Alex Phillimore: (alex.phillimore-deleteme[at]-deleteme-direman [dot] com) 2013-08-20 05:06:11
The Demise of Resident Evil
Resident Evil needs to stop. Of course Capcom aren't actually going to let one of their most popular franchises die, but just because they can continue the series doesn't mean that they should. With the recent announcement of a Resident Evil 7 in the works, spokespeople at Capcom have suggested that the game will go 'back to its survival horror roots'. The only issue is that Capcom have been saying that for years; they said it during the lead-up to Revelations and they definitely said it when describing Resident Evil 6 to consumers.
As a big fan of the series - its characters, its world and its gameplay - I can say with confidence that Resident Evil 6 was a bad game and a terrible example of the genre. Having enjoyed most of what the series has put out (from the PS1 games to 4 and 5, to spin-offs such as the Chronicles titles) I was amazed at how shoddy and unfinished 6 felt. In many respects, though, the game was an endorsement, if ever I have seen one, for a series to end. The game felt like a cry for help.
Resident Evil 6 didn't need to exist. The silent villain behind most of the series' zombie outbreak-related events was always Albert Wesker, who died at the end of 5. 5 wasn't a perfect game by any means, but it was enjoyable in co-op and had a good sense of pacing. While the narrative was typically corny for a Resident Evil game, it somehow made sense, and after Chris and Sheva finally put down Wesker it felt as if the series was finally at its end. The major enemies had been dethroned and the Umbrella Corporation was no more. That is where the series should have ended.
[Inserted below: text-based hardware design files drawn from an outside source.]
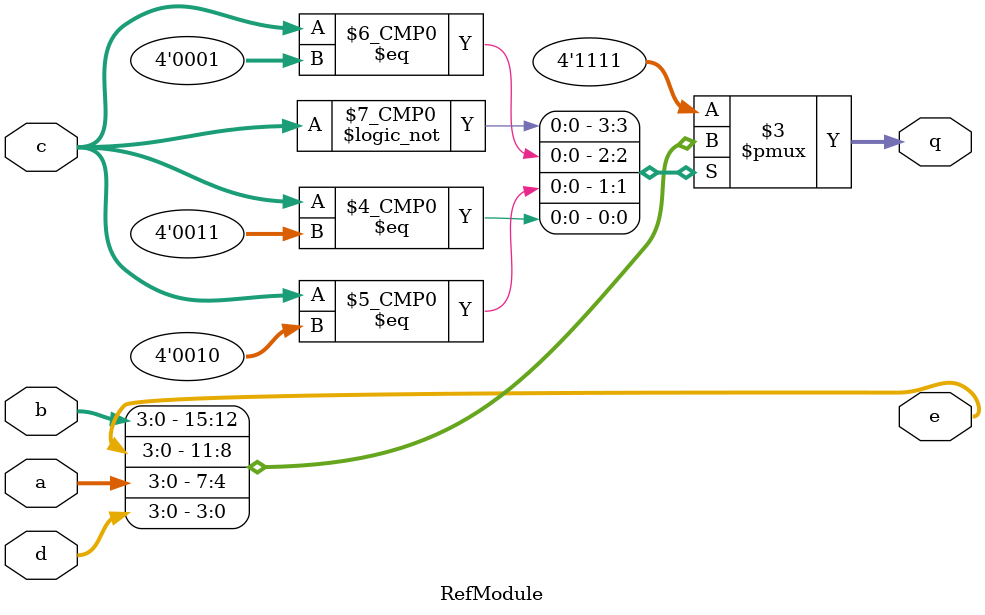
<source format=sv>

module RefModule (
  input [3:0] a,
  input [3:0] b,
  input [3:0] c,
  input [3:0] d,
  output [3:0] e,
  output reg [3:0] q
);

  always @(*)
    case (c)
      0: q = b;
      1: q = e;
      2: q = a;
      3: q = d;
      default: q = 4'hf;
    endcase

endmodule


</source>
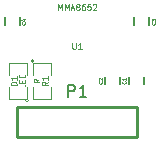
<source format=gto>
G04 (created by PCBNEW (2013-07-07 BZR 4022)-stable) date 1/30/2015 12:57:55 AM*
%MOIN*%
G04 Gerber Fmt 3.4, Leading zero omitted, Abs format*
%FSLAX34Y34*%
G01*
G70*
G90*
G04 APERTURE LIST*
%ADD10C,0.00590551*%
%ADD11C,0.0039*%
%ADD12C,0.01*%
%ADD13C,0.005*%
%ADD14C,0.0043*%
%ADD15C,0.008*%
%ADD16C,0.00492126*%
%ADD17C,0.0024*%
%ADD18R,0.055X0.035*%
%ADD19R,0.06X0.06*%
%ADD20C,0.06*%
%ADD21R,0.0255906X0.00885827*%
%ADD22R,0.059X0.0512*%
G04 APERTURE END LIST*
G54D10*
G54D11*
X83608Y-57420D02*
G75*
G03X83608Y-57420I-50J0D01*
G74*
G01*
X83558Y-57870D02*
X83558Y-57470D01*
X83558Y-57470D02*
X84158Y-57470D01*
X84158Y-57470D02*
X84158Y-57870D01*
X84158Y-58270D02*
X84158Y-58670D01*
X84158Y-58670D02*
X83558Y-58670D01*
X83558Y-58670D02*
X83558Y-58270D01*
X83420Y-58720D02*
G75*
G03X83420Y-58720I-50J0D01*
G74*
G01*
X83370Y-58270D02*
X83370Y-58670D01*
X83370Y-58670D02*
X82770Y-58670D01*
X82770Y-58670D02*
X82770Y-58270D01*
X82770Y-57870D02*
X82770Y-57470D01*
X82770Y-57470D02*
X83370Y-57470D01*
X83370Y-57470D02*
X83370Y-57870D01*
G54D12*
X87039Y-59948D02*
X83039Y-59948D01*
X87039Y-58948D02*
X83039Y-58948D01*
X83039Y-58948D02*
X83039Y-59948D01*
X87039Y-59948D02*
X87039Y-58948D01*
G54D13*
X85970Y-57820D02*
X86470Y-57820D01*
X85970Y-58320D02*
X86460Y-58320D01*
X85970Y-58470D02*
X85970Y-57670D01*
X85970Y-57670D02*
X86470Y-57670D01*
X86470Y-57670D02*
X86470Y-58470D01*
X86470Y-58470D02*
X85970Y-58470D01*
X87454Y-56352D02*
X86954Y-56352D01*
X87454Y-55852D02*
X86964Y-55852D01*
X87454Y-55702D02*
X87454Y-56502D01*
X87454Y-56502D02*
X86954Y-56502D01*
X86954Y-56502D02*
X86954Y-55702D01*
X86954Y-55702D02*
X87454Y-55702D01*
X83124Y-56352D02*
X82624Y-56352D01*
X83124Y-55852D02*
X82634Y-55852D01*
X83124Y-55702D02*
X83124Y-56502D01*
X83124Y-56502D02*
X82624Y-56502D01*
X82624Y-56502D02*
X82624Y-55702D01*
X82624Y-55702D02*
X83124Y-55702D01*
X86757Y-57820D02*
X87257Y-57820D01*
X86757Y-58320D02*
X87247Y-58320D01*
X86757Y-58470D02*
X86757Y-57670D01*
X86757Y-57670D02*
X87257Y-57670D01*
X87257Y-57670D02*
X87257Y-58470D01*
X87257Y-58470D02*
X86757Y-58470D01*
G54D14*
X84063Y-58103D02*
X83969Y-58169D01*
X84063Y-58216D02*
X83866Y-58216D01*
X83866Y-58141D01*
X83875Y-58122D01*
X83884Y-58113D01*
X83903Y-58103D01*
X83931Y-58103D01*
X83950Y-58113D01*
X83959Y-58122D01*
X83969Y-58141D01*
X83969Y-58216D01*
X84063Y-57916D02*
X84063Y-58028D01*
X84063Y-57972D02*
X83866Y-57972D01*
X83894Y-57991D01*
X83912Y-58009D01*
X83922Y-58028D01*
X83788Y-58009D02*
X83694Y-58075D01*
X83788Y-58122D02*
X83591Y-58122D01*
X83591Y-58047D01*
X83600Y-58028D01*
X83609Y-58019D01*
X83628Y-58009D01*
X83656Y-58009D01*
X83675Y-58019D01*
X83684Y-58028D01*
X83694Y-58047D01*
X83694Y-58122D01*
X83025Y-58216D02*
X82828Y-58216D01*
X82828Y-58169D01*
X82837Y-58141D01*
X82856Y-58122D01*
X82875Y-58113D01*
X82913Y-58103D01*
X82941Y-58103D01*
X82978Y-58113D01*
X82997Y-58122D01*
X83016Y-58141D01*
X83025Y-58169D01*
X83025Y-58216D01*
X83025Y-57916D02*
X83025Y-58028D01*
X83025Y-57972D02*
X82828Y-57972D01*
X82856Y-57991D01*
X82875Y-58009D01*
X82884Y-58028D01*
X83300Y-58197D02*
X83300Y-58291D01*
X83103Y-58291D01*
X83197Y-58131D02*
X83197Y-58066D01*
X83300Y-58038D02*
X83300Y-58131D01*
X83103Y-58131D01*
X83103Y-58038D01*
X83300Y-57953D02*
X83103Y-57953D01*
X83103Y-57906D01*
X83112Y-57878D01*
X83131Y-57859D01*
X83150Y-57850D01*
X83188Y-57841D01*
X83216Y-57841D01*
X83253Y-57850D01*
X83272Y-57859D01*
X83291Y-57878D01*
X83300Y-57906D01*
X83300Y-57953D01*
G54D15*
X84744Y-58610D02*
X84744Y-58210D01*
X84896Y-58210D01*
X84934Y-58229D01*
X84953Y-58248D01*
X84972Y-58286D01*
X84972Y-58344D01*
X84953Y-58382D01*
X84934Y-58401D01*
X84896Y-58420D01*
X84744Y-58420D01*
X85353Y-58610D02*
X85125Y-58610D01*
X85239Y-58610D02*
X85239Y-58210D01*
X85201Y-58267D01*
X85163Y-58305D01*
X85125Y-58325D01*
G54D16*
X84889Y-56811D02*
X84889Y-56971D01*
X84898Y-56990D01*
X84908Y-56999D01*
X84926Y-57008D01*
X84964Y-57008D01*
X84983Y-56999D01*
X84992Y-56990D01*
X85001Y-56971D01*
X85001Y-56811D01*
X85198Y-57008D02*
X85086Y-57008D01*
X85142Y-57008D02*
X85142Y-56811D01*
X85123Y-56840D01*
X85104Y-56858D01*
X85086Y-56868D01*
X84401Y-55709D02*
X84401Y-55512D01*
X84467Y-55653D01*
X84533Y-55512D01*
X84533Y-55709D01*
X84626Y-55709D02*
X84626Y-55512D01*
X84692Y-55653D01*
X84758Y-55512D01*
X84758Y-55709D01*
X84842Y-55653D02*
X84936Y-55653D01*
X84823Y-55709D02*
X84889Y-55512D01*
X84955Y-55709D01*
X85048Y-55597D02*
X85029Y-55587D01*
X85020Y-55578D01*
X85011Y-55559D01*
X85011Y-55550D01*
X85020Y-55531D01*
X85029Y-55522D01*
X85048Y-55512D01*
X85086Y-55512D01*
X85104Y-55522D01*
X85114Y-55531D01*
X85123Y-55550D01*
X85123Y-55559D01*
X85114Y-55578D01*
X85104Y-55587D01*
X85086Y-55597D01*
X85048Y-55597D01*
X85029Y-55606D01*
X85020Y-55615D01*
X85011Y-55634D01*
X85011Y-55672D01*
X85020Y-55690D01*
X85029Y-55700D01*
X85048Y-55709D01*
X85086Y-55709D01*
X85104Y-55700D01*
X85114Y-55690D01*
X85123Y-55672D01*
X85123Y-55634D01*
X85114Y-55615D01*
X85104Y-55606D01*
X85086Y-55597D01*
X85292Y-55512D02*
X85254Y-55512D01*
X85236Y-55522D01*
X85226Y-55531D01*
X85208Y-55559D01*
X85198Y-55597D01*
X85198Y-55672D01*
X85208Y-55690D01*
X85217Y-55700D01*
X85236Y-55709D01*
X85273Y-55709D01*
X85292Y-55700D01*
X85301Y-55690D01*
X85311Y-55672D01*
X85311Y-55625D01*
X85301Y-55606D01*
X85292Y-55597D01*
X85273Y-55587D01*
X85236Y-55587D01*
X85217Y-55597D01*
X85208Y-55606D01*
X85198Y-55625D01*
X85489Y-55512D02*
X85395Y-55512D01*
X85386Y-55606D01*
X85395Y-55597D01*
X85414Y-55587D01*
X85461Y-55587D01*
X85479Y-55597D01*
X85489Y-55606D01*
X85498Y-55625D01*
X85498Y-55672D01*
X85489Y-55690D01*
X85479Y-55700D01*
X85461Y-55709D01*
X85414Y-55709D01*
X85395Y-55700D01*
X85386Y-55690D01*
X85573Y-55531D02*
X85583Y-55522D01*
X85601Y-55512D01*
X85648Y-55512D01*
X85667Y-55522D01*
X85676Y-55531D01*
X85686Y-55550D01*
X85686Y-55568D01*
X85676Y-55597D01*
X85564Y-55709D01*
X85686Y-55709D01*
G54D17*
X85866Y-58090D02*
X85872Y-58096D01*
X85878Y-58113D01*
X85878Y-58124D01*
X85872Y-58141D01*
X85861Y-58152D01*
X85850Y-58157D01*
X85827Y-58163D01*
X85810Y-58163D01*
X85788Y-58157D01*
X85777Y-58152D01*
X85765Y-58141D01*
X85760Y-58124D01*
X85760Y-58113D01*
X85765Y-58096D01*
X85771Y-58090D01*
X85771Y-58045D02*
X85765Y-58039D01*
X85760Y-58028D01*
X85760Y-58000D01*
X85765Y-57989D01*
X85771Y-57983D01*
X85782Y-57978D01*
X85793Y-57978D01*
X85810Y-57983D01*
X85878Y-58051D01*
X85878Y-57978D01*
X87631Y-56122D02*
X87636Y-56127D01*
X87642Y-56144D01*
X87642Y-56155D01*
X87636Y-56172D01*
X87625Y-56183D01*
X87614Y-56189D01*
X87591Y-56195D01*
X87575Y-56195D01*
X87552Y-56189D01*
X87541Y-56183D01*
X87530Y-56172D01*
X87524Y-56155D01*
X87524Y-56144D01*
X87530Y-56127D01*
X87535Y-56122D01*
X87524Y-56082D02*
X87524Y-56009D01*
X87569Y-56048D01*
X87569Y-56032D01*
X87575Y-56020D01*
X87580Y-56015D01*
X87591Y-56009D01*
X87620Y-56009D01*
X87631Y-56015D01*
X87636Y-56020D01*
X87642Y-56032D01*
X87642Y-56065D01*
X87636Y-56077D01*
X87631Y-56082D01*
X83300Y-56122D02*
X83306Y-56127D01*
X83311Y-56144D01*
X83311Y-56155D01*
X83306Y-56172D01*
X83294Y-56183D01*
X83283Y-56189D01*
X83261Y-56195D01*
X83244Y-56195D01*
X83221Y-56189D01*
X83210Y-56183D01*
X83199Y-56172D01*
X83193Y-56155D01*
X83193Y-56144D01*
X83199Y-56127D01*
X83205Y-56122D01*
X83233Y-56020D02*
X83311Y-56020D01*
X83188Y-56048D02*
X83272Y-56077D01*
X83272Y-56004D01*
X86654Y-58090D02*
X86660Y-58096D01*
X86665Y-58113D01*
X86665Y-58124D01*
X86660Y-58141D01*
X86648Y-58152D01*
X86637Y-58157D01*
X86615Y-58163D01*
X86598Y-58163D01*
X86575Y-58157D01*
X86564Y-58152D01*
X86553Y-58141D01*
X86547Y-58124D01*
X86547Y-58113D01*
X86553Y-58096D01*
X86558Y-58090D01*
X86665Y-57978D02*
X86665Y-58045D01*
X86665Y-58011D02*
X86547Y-58011D01*
X86564Y-58023D01*
X86575Y-58034D01*
X86581Y-58045D01*
%LPC*%
G54D18*
X83858Y-57695D03*
X83858Y-58445D03*
X83070Y-58445D03*
X83070Y-57695D03*
G54D19*
X83539Y-59448D03*
G54D20*
X84539Y-59448D03*
X85539Y-59448D03*
X86539Y-59448D03*
G54D21*
X85393Y-56614D03*
X85393Y-56456D03*
X85393Y-56299D03*
X85393Y-56141D03*
X85393Y-55984D03*
X84685Y-55984D03*
X84685Y-56141D03*
X84685Y-56299D03*
X84685Y-56456D03*
X84685Y-56614D03*
G54D22*
X86220Y-57695D03*
X86220Y-58445D03*
X87204Y-56477D03*
X87204Y-55727D03*
X82874Y-56477D03*
X82874Y-55727D03*
X87007Y-57695D03*
X87007Y-58445D03*
M02*

</source>
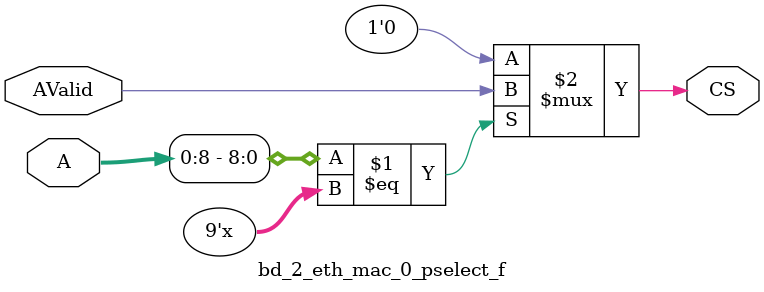
<source format=v>
`timescale 1 ps/1 ps

module bd_2_eth_mac_0_pselect_f ( A, AValid, CS) ;

parameter C_AB  = 9;
parameter C_AW  = 32;
parameter [0:C_AW - 1] C_BAR =  'bz;
parameter C_FAMILY  = "nofamily";
input[0:C_AW-1] A; 
input AValid; 
output CS; 
wire CS;
parameter [0:C_AB-1]BAR = C_BAR[0:C_AB-1];

//----------------------------------------------------------------------------
// Build a behavioral decoder
//----------------------------------------------------------------------------
generate
if (C_AB > 0) begin : XST_WA
assign CS = (A[0:C_AB - 1] == BAR[0:C_AB - 1]) ? AValid : 1'b0 ;
end
endgenerate

generate
if (C_AB == 0) begin : PASS_ON_GEN
assign CS = AValid ;
end
endgenerate
endmodule

</source>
But then 6 came out, featuring all sorts of pointless villains that didn't really belong in the world of Resident Evil. Friends became enemies; enemies became friends, all in seemingly random and just plain stupid ways - it was an awfully convoluted narrative that turned Chris Redfield into an alcoholic loner and introduced a plethora of new characters for the sake of it. There was Leon Kennedy's new sidekick and Albert Wesker's son...and some generic soldier who eventually turned into a ridiculous superhero with the ability to fire lightning from his arm. It boosted the already bloated cast into even more bloated territory. 6 was a narrative mess, and it didn't help that the gameplay was shoddy and felt entirely low-budget throughout, full of unavoidable situations that could instantly kill the player and events that didn't make sense in the context of the series.
That was Capcom's previous attempt to return to its roots, apparently - one of the worst games in the series. 6 didn't know what it wanted to be - after killing Wesker off, it's clear that the series has no idea where to go next. Any villain who surfaces now is never going to be up-to-par with good old Albert, and it seems pointless at this stage to expect the series to know what survival horror even is to a modern audience. Resident Evil was scary back in the day because there wasn't much else like it; 4 had some creepy enemies like Regenerators, but generally wouldn't scare anyone in their teenage years or older. 5 wasn't remotely scary, but was a decent action game. 6...I don't know what part of that game was supposed to be scary, but I don't remember a single point that could be considered 'horror'. If the zombie on the roof of Leon's car was supposed to be scary, I have to question who is making the design decisions at Capcom, because that shit was hilarious.
Neither was Revelations, the other supposed return to the series' roots, scary. The series just doesn't seem to know how to scare people any more. It relies far too much on throwing copious amounts of enemies at the player. It seems logical to me that after meeting a horrific enemy, an over-saturation of that enemy only serves to make it less fearsome. Resident Evil games used to be scarier because they had a minimalist sense of the form - a desolate mansion with thunder outside; walking by a window and having a zombie dog jump through it. The first time you see that stuff, it unsettles you, particularly back when the games were released. Nowadays, Resident Evil is too much of a 'game' to be scary - it wants to be an action game, but in doing so it loses its edge as a horror title. The more enemies you need to shoot, the less scary the game becomes, and things that may have been scary in short doses become recycled annoyances.
So when Capcom announce that Resident Evil 7 is going back to the series' roots, I cannot help but be sceptical. Unless Capcom completely reinvent the game (as they did successfully with 4) or somehow reboot the series, there's no way that the series can evolve. As it stands, Resident Evil is caught in a limbo, introducing more and more superfluous characters into its games and hoping that the lore of its world can sustain them. Alas, with the main villain/villainous organisation toppled, there's a real sense that Resident Evil should have ended after 5. And, if we must continue with the series, Capcom really do need to make some big changes. As a fan, I can certainly hope that 7 will be a good game that does indeed return to the survival horror roots of the series, but as a realist, I can't see it happening based on the series' output these last few years.